Rome | Pastificio San Lorenzo
The Pastificio San Lorenzo is definitely one of my favourite Roman eateries.
San Lorenzo developed as an industrial area at the turn of the last century with three important factories: a glassworks, a chocolate factory (today the Said 1923 restaurant and chocolate bar) and the Cerere pasta factory. The neighbourhood was mostly inhabited by blue-collar families working in the factories, and for decades was considered on the wrong side of the tracks (with most of the monuments and churches in your guide book on the other side of the Stazione Termini – Rome Central).
Several Faculties from Rome’s La Sapienza University turned the area into pretty lively hub for students during the ’80s and ’90s, with cheap bars and pizza-al-taglio dives mushrooming.

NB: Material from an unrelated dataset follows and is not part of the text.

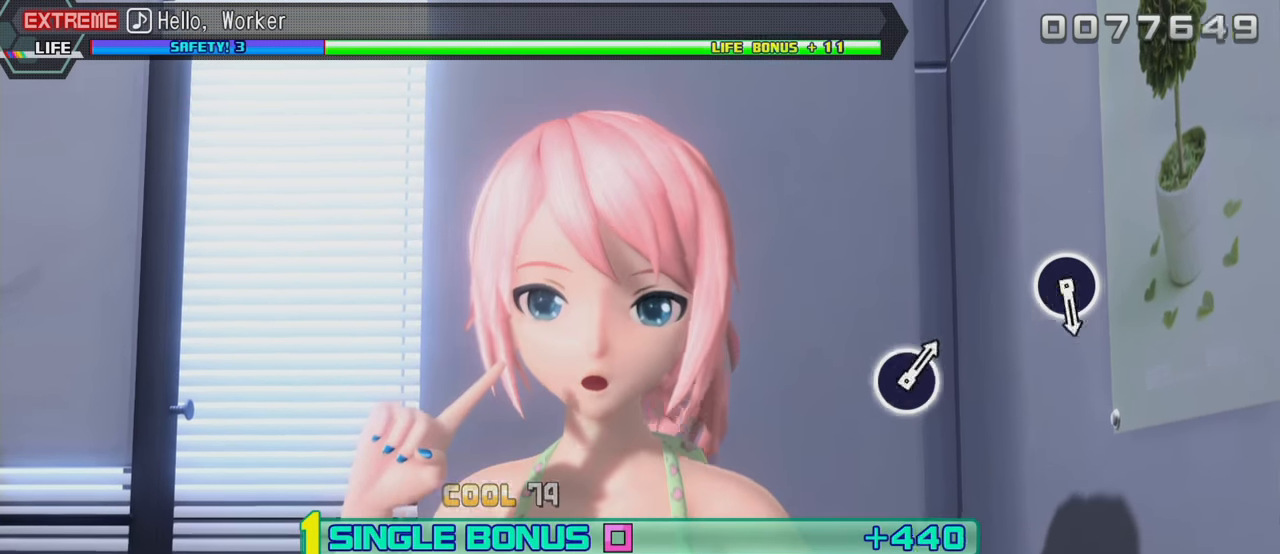
{"buttons": ["L2"], "left_stick": "center", "right_stick": "center", "events": [[67, "L2", "down"], [183, "SQUARE", "up"], [200, "R2", "up"]]}
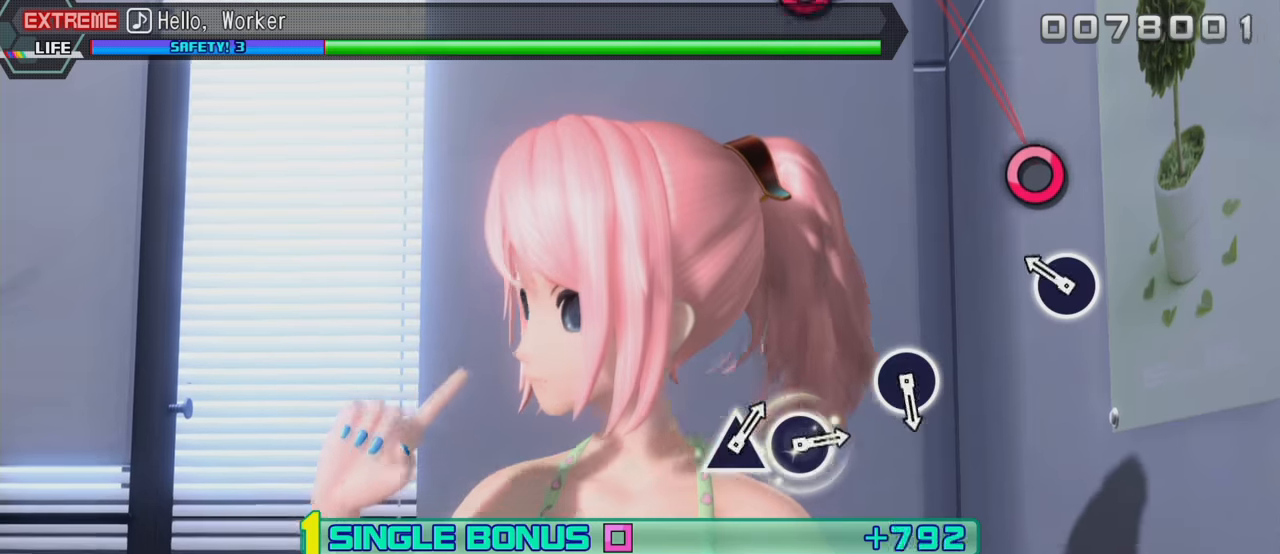
{"buttons": ["L2"], "left_stick": "center", "right_stick": "center", "events": [[167, "CIRCLE", "down"], [317, "CIRCLE", "up"]]}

Over the past couple of years most of the old warehouses have been transformed into lofts, and working-class families have inevitably moved out to make way for artists and actors.
The Pastificio San Lorenzo opened on the ground floor of what used to be the Cerere pasta factory. Interiors are simple with marble bistrot tables, black and white retrò tiling and mirrors. The food is excellent, with one of the best amatricanas in the capital; the lighting perfect and the service good. A meal at the Pastificio will set you back €30-€40 per head plus wine.
After dinner, be sure to enter the building from the entrance around the corner to see the Cerere Foundation for Contemporary Art. Exhibition space includes a 350-square-metre courtyard as well as a covered area in the former warehouse. Upstairs are apartments for resident artists who also supervise internships with the Foundation, like 6artista (a play on words meaning ‘you are an artist’).